(INFORMATION SUPPLIED)
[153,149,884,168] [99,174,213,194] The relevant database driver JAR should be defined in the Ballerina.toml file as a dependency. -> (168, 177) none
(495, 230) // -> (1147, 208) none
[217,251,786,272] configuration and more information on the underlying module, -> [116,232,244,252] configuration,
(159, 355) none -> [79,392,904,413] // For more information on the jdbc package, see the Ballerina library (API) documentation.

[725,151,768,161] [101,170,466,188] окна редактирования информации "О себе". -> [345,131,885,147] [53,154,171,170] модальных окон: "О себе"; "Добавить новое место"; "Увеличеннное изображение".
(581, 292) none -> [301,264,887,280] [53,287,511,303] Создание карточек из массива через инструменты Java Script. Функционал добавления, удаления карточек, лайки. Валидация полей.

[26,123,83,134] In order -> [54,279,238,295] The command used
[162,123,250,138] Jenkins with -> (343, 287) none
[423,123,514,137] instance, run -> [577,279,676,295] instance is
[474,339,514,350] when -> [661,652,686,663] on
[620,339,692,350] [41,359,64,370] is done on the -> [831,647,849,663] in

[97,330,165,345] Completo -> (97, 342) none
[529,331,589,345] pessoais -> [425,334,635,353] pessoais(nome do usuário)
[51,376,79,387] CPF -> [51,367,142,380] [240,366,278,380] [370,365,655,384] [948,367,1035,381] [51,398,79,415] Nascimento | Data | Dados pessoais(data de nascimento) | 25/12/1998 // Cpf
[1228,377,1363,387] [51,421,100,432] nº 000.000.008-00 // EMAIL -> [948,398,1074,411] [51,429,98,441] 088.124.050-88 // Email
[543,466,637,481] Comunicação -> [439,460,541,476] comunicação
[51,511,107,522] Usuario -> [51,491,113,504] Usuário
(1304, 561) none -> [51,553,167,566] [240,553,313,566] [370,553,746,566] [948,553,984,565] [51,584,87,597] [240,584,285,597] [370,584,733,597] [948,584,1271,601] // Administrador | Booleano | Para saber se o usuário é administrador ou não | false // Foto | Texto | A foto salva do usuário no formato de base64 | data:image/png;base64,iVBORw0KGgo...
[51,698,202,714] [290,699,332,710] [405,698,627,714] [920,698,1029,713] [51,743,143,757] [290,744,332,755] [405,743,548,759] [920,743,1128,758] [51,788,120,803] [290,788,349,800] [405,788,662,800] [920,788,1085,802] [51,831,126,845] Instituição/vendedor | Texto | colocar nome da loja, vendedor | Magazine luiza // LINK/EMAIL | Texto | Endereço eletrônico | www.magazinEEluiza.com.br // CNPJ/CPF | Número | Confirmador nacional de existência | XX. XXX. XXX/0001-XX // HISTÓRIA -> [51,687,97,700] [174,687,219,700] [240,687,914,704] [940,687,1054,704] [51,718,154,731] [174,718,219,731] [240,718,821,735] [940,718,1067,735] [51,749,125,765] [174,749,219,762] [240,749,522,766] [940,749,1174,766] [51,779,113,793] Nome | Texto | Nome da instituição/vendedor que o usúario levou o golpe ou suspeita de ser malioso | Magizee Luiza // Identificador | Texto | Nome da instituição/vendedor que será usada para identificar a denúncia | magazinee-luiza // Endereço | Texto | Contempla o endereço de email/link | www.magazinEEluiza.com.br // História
(End INFORMATION SUPPLIED)
EXERCISE REQUIREMENTS - The expected answer is the complete material, restated exactly.

RESPONSE TO THIS EXERCISE -
[153,149,884,168] [99,174,213,194] The relevant database driver JAR should be defined in the Ballerina.toml file as a dependency. -> (168, 177) none
(495, 230) // -> (1147, 208) none
[217,251,786,272] configuration and more information on the underlying module, -> [116,232,244,252] configuration,
(159, 355) none -> [79,392,904,413] // For more information on the jdbc package, see the Ballerina library (API) documentation.

[725,151,768,161] [101,170,466,188] окна редактирования информации "О себе". -> [345,131,885,147] [53,154,171,170] модальных окон: "О себе"; "Добавить новое место"; "Увеличеннное изображение".
(581, 292) none -> [301,264,887,280] [53,287,511,303] Создание карточек из массива через инструменты Java Script. Функционал добавления, удаления карточек, лайки. Валидация полей.

[26,123,83,134] In order -> [54,279,238,295] The command used
[162,123,250,138] Jenkins with -> (343, 287) none
[423,123,514,137] instance, run -> [577,279,676,295] instance is
[474,339,514,350] when -> [661,652,686,663] on
[620,339,692,350] [41,359,64,370] is done on the -> [831,647,849,663] in

[97,330,165,345] Completo -> (97, 342) none
[529,331,589,345] pessoais -> [425,334,635,353] pessoais(nome do usuário)
[51,376,79,387] CPF -> [51,367,142,380] [240,366,278,380] [370,365,655,384] [948,367,1035,381] [51,398,79,415] Nascimento | Data | Dados pessoais(data de nascimento) | 25/12/1998 // Cpf
[1228,377,1363,387] [51,421,100,432] nº 000.000.008-00 // EMAIL -> [948,398,1074,411] [51,429,98,441] 088.124.050-88 // Email
[543,466,637,481] Comunicação -> [439,460,541,476] comunicação
[51,511,107,522] Usuario -> [51,491,113,504] Usuário
(1304, 561) none -> [51,553,167,566] [240,553,313,566] [370,553,746,566] [948,553,984,565] [51,584,87,597] [240,584,285,597] [370,584,733,597] [948,584,1271,601] // Administrador | Booleano | Para saber se o usuário é administrador ou não | false // Foto | Texto | A foto salva do usuário no formato de base64 | data:image/png;base64,iVBORw0KGgo...
[51,698,202,714] [290,699,332,710] [405,698,627,714] [920,698,1029,713] [51,743,143,757] [290,744,332,755] [405,743,548,759] [920,743,1128,758] [51,788,120,803] [290,788,349,800] [405,788,662,800] [920,788,1085,802] [51,831,126,845] Instituição/vendedor | Texto | colocar nome da loja, vendedor | Magazine luiza // LINK/EMAIL | Texto | Endereço eletrônico | www.magazinEEluiza.com.br // CNPJ/CPF | Número | Confirmador nacional de existência | XX. XXX. XXX/0001-XX // HISTÓRIA -> [51,687,97,700] [174,687,219,700] [240,687,914,704] [940,687,1054,704] [51,718,154,731] [174,718,219,731] [240,718,821,735] [940,718,1067,735] [51,749,125,765] [174,749,219,762] [240,749,522,766] [940,749,1174,766] [51,779,113,793] Nome | Texto | Nome da instituição/vendedor que o usúario levou o golpe ou suspeita de ser malioso | Magizee Luiza // Identificador | Texto | Nome da instituição/vendedor que será usada para identificar a denúncia | magazinee-luiza // Endereço | Texto | Contempla o endereço de email/link | www.magazinEEluiza.com.br // História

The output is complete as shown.